> [Assigned task] From the entries below, please output exactly the lines starting at the one containing "Any individual entitled" and ending at the one containing "(A) IN GENERAL.—Paragraph", both included.

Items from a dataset
—————
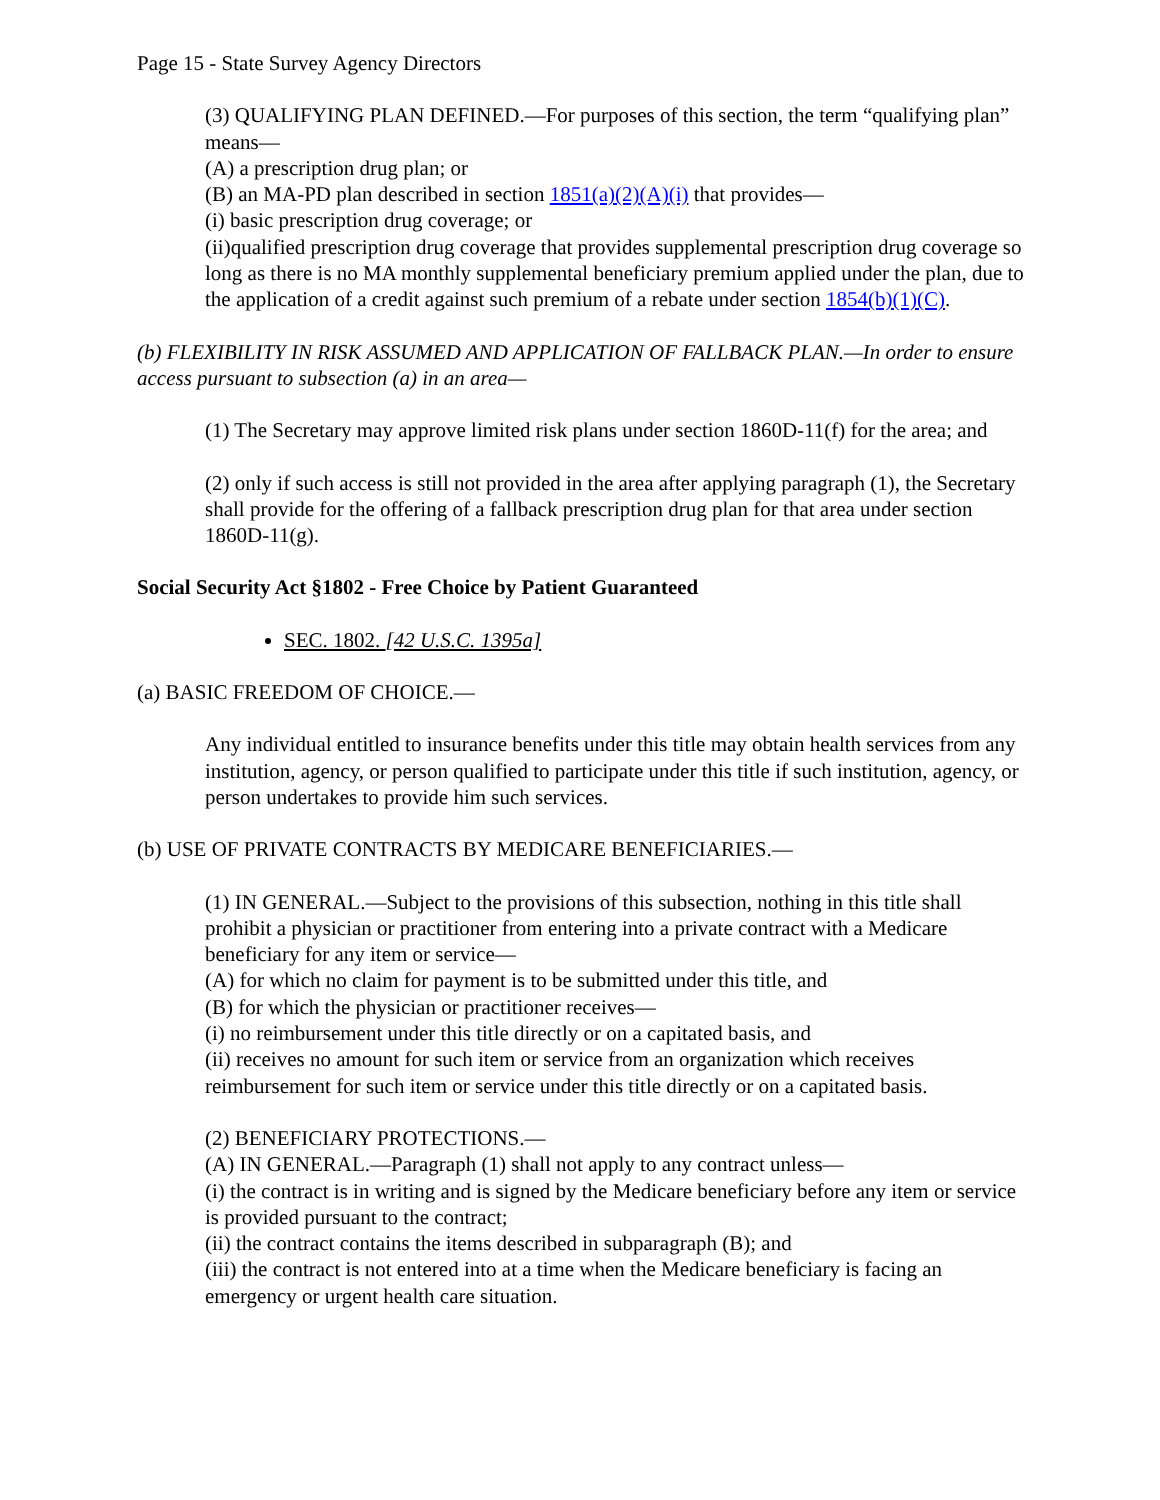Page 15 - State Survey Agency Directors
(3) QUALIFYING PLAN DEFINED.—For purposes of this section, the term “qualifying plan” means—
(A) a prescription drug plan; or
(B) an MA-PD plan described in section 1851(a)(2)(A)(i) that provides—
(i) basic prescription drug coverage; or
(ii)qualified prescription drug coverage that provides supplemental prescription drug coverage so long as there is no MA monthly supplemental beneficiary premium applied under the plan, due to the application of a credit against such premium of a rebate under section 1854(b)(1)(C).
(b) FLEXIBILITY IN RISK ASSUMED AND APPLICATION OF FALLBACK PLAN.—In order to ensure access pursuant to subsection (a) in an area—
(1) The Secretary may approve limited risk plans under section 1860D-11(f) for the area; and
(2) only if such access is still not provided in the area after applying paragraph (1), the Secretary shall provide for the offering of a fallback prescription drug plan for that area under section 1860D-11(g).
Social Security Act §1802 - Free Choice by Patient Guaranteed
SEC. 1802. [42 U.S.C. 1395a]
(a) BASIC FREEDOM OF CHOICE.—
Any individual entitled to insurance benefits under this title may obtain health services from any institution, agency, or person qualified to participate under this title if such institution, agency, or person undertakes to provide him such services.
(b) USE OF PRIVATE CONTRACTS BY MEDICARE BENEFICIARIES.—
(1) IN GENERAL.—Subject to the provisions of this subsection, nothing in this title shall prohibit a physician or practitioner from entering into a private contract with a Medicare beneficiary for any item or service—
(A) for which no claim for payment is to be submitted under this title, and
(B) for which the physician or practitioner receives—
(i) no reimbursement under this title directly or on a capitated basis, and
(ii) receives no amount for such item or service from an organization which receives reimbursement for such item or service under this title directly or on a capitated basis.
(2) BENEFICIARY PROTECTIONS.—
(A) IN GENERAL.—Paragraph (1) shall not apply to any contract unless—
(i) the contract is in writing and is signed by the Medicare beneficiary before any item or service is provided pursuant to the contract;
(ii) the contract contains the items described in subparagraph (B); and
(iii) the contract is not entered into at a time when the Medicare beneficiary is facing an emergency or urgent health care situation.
—————
> [Written answer]
Any individual entitled to insurance benefits under this title may obtain health services from any institution, agency, or person qualified to participate under this title if such institution, agency, or person undertakes to provide him such services.
(b) USE OF PRIVATE CONTRACTS BY MEDICARE BENEFICIARIES.—
(1) IN GENERAL.—Subject to the provisions of this subsection, nothing in this title shall prohibit a physician or practitioner from entering into a private contract with a Medicare beneficiary for any item or service—
(A) for which no claim for payment is to be submitted under this title, and
(B) for which the physician or practitioner receives—
(i) no reimbursement under this title directly or on a capitated basis, and
(ii) receives no amount for such item or service from an organization which receives reimbursement for such item or service under this title directly or on a capitated basis.
(2) BENEFICIARY PROTECTIONS.—
(A) IN GENERAL.—Paragraph (1) shall not apply to any contract unless—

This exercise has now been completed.